Solarpunk Steve documents the complete build of a mobile solar power station installed on a lawn care trailer, designed to eliminate grid dependence for a fleet of all-electric mowing equipment. The system uses six 200-watt Rich Solar panels wired in series, producing an open-circuit voltage of around 272 volts and a combined operating current of 5.32 amps. That feeds through a 10-amp MC4 inline fuse and a DC-rated cutoff switch into an EG4 3000EH-48 inverter, which accepts solar input up to 500 volts open circuit. A 5kW EG4 server rack battery stores energy and backs up the system during overcast periods or peak demand. The AC output runs two 20-amp GFCI circuits: one powering four smaller Ego battery chargers, the other dedicated to the Ego Z6 mower charger. In practical testing at a job site, the system was measured pulling around 780 watts from the panels while simultaneously running a battery charger load.
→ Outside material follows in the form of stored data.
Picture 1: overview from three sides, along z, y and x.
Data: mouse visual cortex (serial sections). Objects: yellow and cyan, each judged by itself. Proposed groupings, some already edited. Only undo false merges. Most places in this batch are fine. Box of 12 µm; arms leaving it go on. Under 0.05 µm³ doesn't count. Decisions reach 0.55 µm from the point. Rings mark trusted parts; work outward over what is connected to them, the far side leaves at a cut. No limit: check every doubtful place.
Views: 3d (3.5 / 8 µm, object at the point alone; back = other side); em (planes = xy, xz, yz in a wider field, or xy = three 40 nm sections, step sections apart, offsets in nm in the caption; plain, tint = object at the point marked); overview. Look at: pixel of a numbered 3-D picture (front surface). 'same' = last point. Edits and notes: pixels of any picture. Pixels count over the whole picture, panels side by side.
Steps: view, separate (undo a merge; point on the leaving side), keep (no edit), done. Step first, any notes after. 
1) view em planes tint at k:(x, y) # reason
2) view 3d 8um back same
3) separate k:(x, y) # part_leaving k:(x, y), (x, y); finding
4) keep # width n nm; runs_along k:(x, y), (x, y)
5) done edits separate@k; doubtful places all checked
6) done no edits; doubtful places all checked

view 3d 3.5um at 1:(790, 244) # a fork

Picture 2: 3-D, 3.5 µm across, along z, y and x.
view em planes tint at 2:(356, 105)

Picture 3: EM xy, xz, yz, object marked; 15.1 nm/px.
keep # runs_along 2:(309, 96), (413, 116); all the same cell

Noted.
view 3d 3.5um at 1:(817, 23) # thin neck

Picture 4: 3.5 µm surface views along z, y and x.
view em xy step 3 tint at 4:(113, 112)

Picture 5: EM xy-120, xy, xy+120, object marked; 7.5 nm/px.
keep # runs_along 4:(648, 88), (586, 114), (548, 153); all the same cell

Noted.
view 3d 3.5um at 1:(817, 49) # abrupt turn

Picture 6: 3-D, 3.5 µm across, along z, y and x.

The economics of mobile solar for all-electric trades businesses are becoming meaningfully compelling. Commercial electricity rates in many US markets have increased substantially over the past few years, and companies running all-electric equipment that recharges at a facility each night face compounding exposure to grid pricing. A self-contained solar trailer converts that ongoing operating cost into a single capital investment, with sunlight as the fuel from there. For comparison, a portable generator sized to charge a similar load of batteries would typically burn $2 to $3 of fuel per hour in normal use, adding up quickly across a full working season. The solar trailer has no ongoing fuel cost once built, and it charges during working hours, meaning the equipment arrives home partially recharged and ready for the next day rather than starting from depleted. Steve notes he built a second trailer for a friend in a single day after completing this first one, suggesting the build process becomes considerably faster once the component decisions are settled.

The build went through more iteration than the final product suggests. The battery mount required two complete redesigns: a foam-and-strap method was removed and replaced with a rubber stopper and neoprene foam approach using angle iron brackets cut from material that came with the mower at purchase. The roof mounting also took planning: super strut rails run the length of the 14-foot trailer on snap-and-rack base mounts with integrated rubber seals, elevated just enough off the roof surface to account for the warped metal on this 17-year-old trailer. Flexible conduit rather than rigid metal conduit runs the outlet circuits specifically to prevent road vibrations from wearing through wire insulation over time. The inverter grounding in a mobile application is handled as bonding rather than grounding to Earth, with the inverter casing, battery enclosure, and solar panel rack all connected to the metal trailer frame. The full wiring daisy chains the six panels from front to back in series, with a single positive lead from the first panel running back through the roof penetration to the inverter.

Bottom line: This is the right proof of concept for anyone running an all-electric trades fleet and wondering whether on-site solar charging makes financial sense. The 780-watt real-world output in full sun meaningfully replaces what the equipment would otherwise pull from the grid overnight. The build is not trivial, and mobile inverter grounding has specific requirements that differ from a residential install. Steve flags this honestly and invites expert corrections, which is the appropriate posture. If you are considering something similar, this video is a thorough starting point rather than a shortcut.